*What you should do:* Each line below that contains the word "players" must be copied.

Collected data
..........
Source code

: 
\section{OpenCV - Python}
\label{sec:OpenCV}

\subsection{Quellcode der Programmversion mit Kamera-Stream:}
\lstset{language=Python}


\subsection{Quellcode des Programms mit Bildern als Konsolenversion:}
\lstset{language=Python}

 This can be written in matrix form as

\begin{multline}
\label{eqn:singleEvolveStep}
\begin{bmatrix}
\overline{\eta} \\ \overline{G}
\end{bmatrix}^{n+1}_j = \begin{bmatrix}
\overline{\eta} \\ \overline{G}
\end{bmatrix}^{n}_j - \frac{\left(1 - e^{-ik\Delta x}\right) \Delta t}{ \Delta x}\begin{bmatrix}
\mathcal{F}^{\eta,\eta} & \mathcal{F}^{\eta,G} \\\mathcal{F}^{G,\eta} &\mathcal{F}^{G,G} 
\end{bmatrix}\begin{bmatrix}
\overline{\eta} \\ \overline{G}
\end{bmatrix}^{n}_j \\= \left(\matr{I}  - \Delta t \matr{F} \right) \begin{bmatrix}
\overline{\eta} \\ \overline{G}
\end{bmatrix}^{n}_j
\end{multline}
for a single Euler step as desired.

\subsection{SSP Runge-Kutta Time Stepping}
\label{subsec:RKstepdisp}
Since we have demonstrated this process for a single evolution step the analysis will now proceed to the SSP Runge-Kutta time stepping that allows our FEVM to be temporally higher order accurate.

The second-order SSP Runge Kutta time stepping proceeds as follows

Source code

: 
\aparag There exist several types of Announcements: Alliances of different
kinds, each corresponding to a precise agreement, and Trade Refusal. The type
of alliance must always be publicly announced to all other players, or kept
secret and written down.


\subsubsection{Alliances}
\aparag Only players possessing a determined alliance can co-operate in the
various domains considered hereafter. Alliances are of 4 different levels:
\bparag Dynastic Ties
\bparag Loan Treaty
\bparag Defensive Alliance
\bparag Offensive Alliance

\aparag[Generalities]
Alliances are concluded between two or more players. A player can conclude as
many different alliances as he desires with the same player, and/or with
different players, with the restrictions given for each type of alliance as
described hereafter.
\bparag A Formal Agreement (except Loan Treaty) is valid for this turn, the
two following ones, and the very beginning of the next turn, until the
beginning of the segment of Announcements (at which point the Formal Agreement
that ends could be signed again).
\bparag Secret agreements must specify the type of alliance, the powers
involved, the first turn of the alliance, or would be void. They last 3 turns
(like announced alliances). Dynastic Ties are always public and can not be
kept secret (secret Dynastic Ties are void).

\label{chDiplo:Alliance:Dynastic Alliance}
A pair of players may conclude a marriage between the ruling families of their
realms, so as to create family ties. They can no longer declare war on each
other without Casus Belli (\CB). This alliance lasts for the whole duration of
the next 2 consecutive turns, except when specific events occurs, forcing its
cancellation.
..........
*Answer space:*
of alliance must always be publicly announced to all other players, or kept
\aparag Only players possessing a determined alliance can co-operate in the
Alliances are concluded between two or more players. A player can conclude as
different players, with the restrictions given for each type of alliance as
A pair of players may conclude a marriage between the ruling families of their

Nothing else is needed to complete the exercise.